COPD and N-acetylcysteine: Questions Remain

Author: Jeannette Y. Wick, RPh, MBA, FASCP

COPD patients treated with N-acetylcysteine had significantly fewer exacerbations than patients treated with placebo, but more data is needed before the compound can be made an integral component of treatment guidelines.

Patients who have chronic obstructive pulmonary disease (COPD) often suffer acute exacerbations. Patients’ acute exacerbations are immediately visible; they breathe rapidly, perspire profusely, develop a bluish tinge, and strain their neck muscles to breathe. Patients may report rapid heart rate, and in extreme cases, family and caregivers observe that patients may become confused or combative. Each exacerbation erodes lung function and exercise tolerance. Patients’ overall health declines and care costs spiral upward as hospital admission and readmission become a pattern. The Global Initiative for Chronic Obstructive Lung Disease (GOLD) strongly recommends aggressively addressing exacerbations.
 
Many prescribers use N-acetylcysteine (acetylated L-cysteine) to reduce risk of acute exacerbations in patients at all GOLD stages of COPD regardless of age or concomitant therapies.
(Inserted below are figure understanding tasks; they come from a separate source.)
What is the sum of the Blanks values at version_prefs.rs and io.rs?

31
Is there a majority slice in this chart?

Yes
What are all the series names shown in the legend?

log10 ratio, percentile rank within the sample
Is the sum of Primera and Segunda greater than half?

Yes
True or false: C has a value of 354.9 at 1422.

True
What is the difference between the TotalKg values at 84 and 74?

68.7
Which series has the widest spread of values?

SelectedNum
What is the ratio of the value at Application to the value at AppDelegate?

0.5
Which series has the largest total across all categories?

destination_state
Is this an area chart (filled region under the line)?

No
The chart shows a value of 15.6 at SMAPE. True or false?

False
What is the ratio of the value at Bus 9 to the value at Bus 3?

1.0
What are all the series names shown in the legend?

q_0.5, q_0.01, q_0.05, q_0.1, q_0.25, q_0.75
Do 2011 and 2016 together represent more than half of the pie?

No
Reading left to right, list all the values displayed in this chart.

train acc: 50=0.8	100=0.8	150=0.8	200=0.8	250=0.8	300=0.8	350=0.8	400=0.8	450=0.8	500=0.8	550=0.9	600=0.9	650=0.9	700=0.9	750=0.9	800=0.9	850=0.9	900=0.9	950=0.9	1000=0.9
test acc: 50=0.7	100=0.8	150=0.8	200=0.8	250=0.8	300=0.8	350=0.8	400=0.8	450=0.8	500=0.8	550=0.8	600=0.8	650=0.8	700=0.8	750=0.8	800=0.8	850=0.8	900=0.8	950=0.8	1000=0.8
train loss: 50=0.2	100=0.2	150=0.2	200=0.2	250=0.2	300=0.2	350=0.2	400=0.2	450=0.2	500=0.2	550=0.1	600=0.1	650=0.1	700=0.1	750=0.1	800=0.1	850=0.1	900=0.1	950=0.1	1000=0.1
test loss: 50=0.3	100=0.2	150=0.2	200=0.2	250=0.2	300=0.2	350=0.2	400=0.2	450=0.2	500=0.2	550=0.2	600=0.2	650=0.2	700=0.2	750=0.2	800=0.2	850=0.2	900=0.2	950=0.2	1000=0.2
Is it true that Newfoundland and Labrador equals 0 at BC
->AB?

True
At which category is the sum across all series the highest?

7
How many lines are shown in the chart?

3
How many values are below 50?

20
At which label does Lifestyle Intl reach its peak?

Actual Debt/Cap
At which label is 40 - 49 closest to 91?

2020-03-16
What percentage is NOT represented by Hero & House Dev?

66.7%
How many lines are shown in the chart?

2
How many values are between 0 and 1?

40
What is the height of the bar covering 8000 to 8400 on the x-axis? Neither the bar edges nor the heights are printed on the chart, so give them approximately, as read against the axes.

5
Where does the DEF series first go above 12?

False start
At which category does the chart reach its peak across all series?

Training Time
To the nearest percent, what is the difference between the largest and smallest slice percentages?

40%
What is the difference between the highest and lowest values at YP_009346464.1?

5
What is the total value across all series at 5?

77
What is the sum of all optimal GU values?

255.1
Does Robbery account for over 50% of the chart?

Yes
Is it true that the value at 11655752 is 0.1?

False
The January 2014 GOLD Global Strategy for Diagnosis, Management, and Prevention of COPD (available free of charge here) recently added the following language to its guideline narrative: “Drugs like N-acetylcysteine may have antioxidant effects, leading to the speculation that these medications could have a role in the treatment of patients with recurrent exacerbations. … There is some evidence that in COPD patients not receiving inhaled corticosteroids, treatment with mucolytics such as carbocysteine and N-acetylcysteine may reduce exacerbations.” The guideline falls short of making a recommendation to use N-acetylcysteine routinely, and does not identify specific populations in which it may be most beneficial.
 
A study published online on January 30, 2014, in the Lancet Respiratory Medicine, begins to address N-acetylcysteine’s potential in patients with moderate-to-severe COPD. In it, the authors report on the PANTHEON study, which included 1006 patients in Chinese hospitals aged 40 to 80 years with moderate-to-severe COPD, randomized to receive N-acetylcysteine or placebo for 1 year. The results indicated that patients who received N-acetylcysteine had significantly fewer exacerbations than those treated with placebo. Patients in the N-acetylcysteine arm experienced 497 acute exacerbations, while those in the placebo arm experienced 641 acute exacerbations. This translates to 1.16 and 1.49 exacerbations per patient-year in the N-acetylcysteine and placebo arms, respectively. Patients with moderate disease tended to have better treatment responses than those with severe disease.
 
Previous studies have addressed N-acetylcysteine use in patients who were not receiving corticosteroids or smoking. This study included patients who were taking steroids as well as smokers, and the researchers found that patients who received inhaled corticosteroids or smoked were as likely to respond to N-acetylcysteine as those who did not.
 
In an accompanying editorial, a pair of COPD experts suggests that the study’s results are insufficient to make N-acetylcysteine an integral component of COPD treatment guidelines. They argue that more data is needed in specific patient groups (those with emphysema, chronic bronchitis, exacerbations, and overlap COPD–asthma) to determine which are most likely to respond to N-acetylcysteine. They also indicate that the PANTHEON study fails to confirm N-acetylcysteine’s mechanism of action, and note that the compound may have antioxidant, anti-inflammatory, mucolytic drug, or combined actions.
 
In sum, PANTHEON increases our understanding of N-acetylcysteine’s role in COPD, but further studies are needed to answer additional questions.
 
Ms. Wick is a visiting professor at the University of Connecticut School of Pharmacy and a freelance writer from Virginia.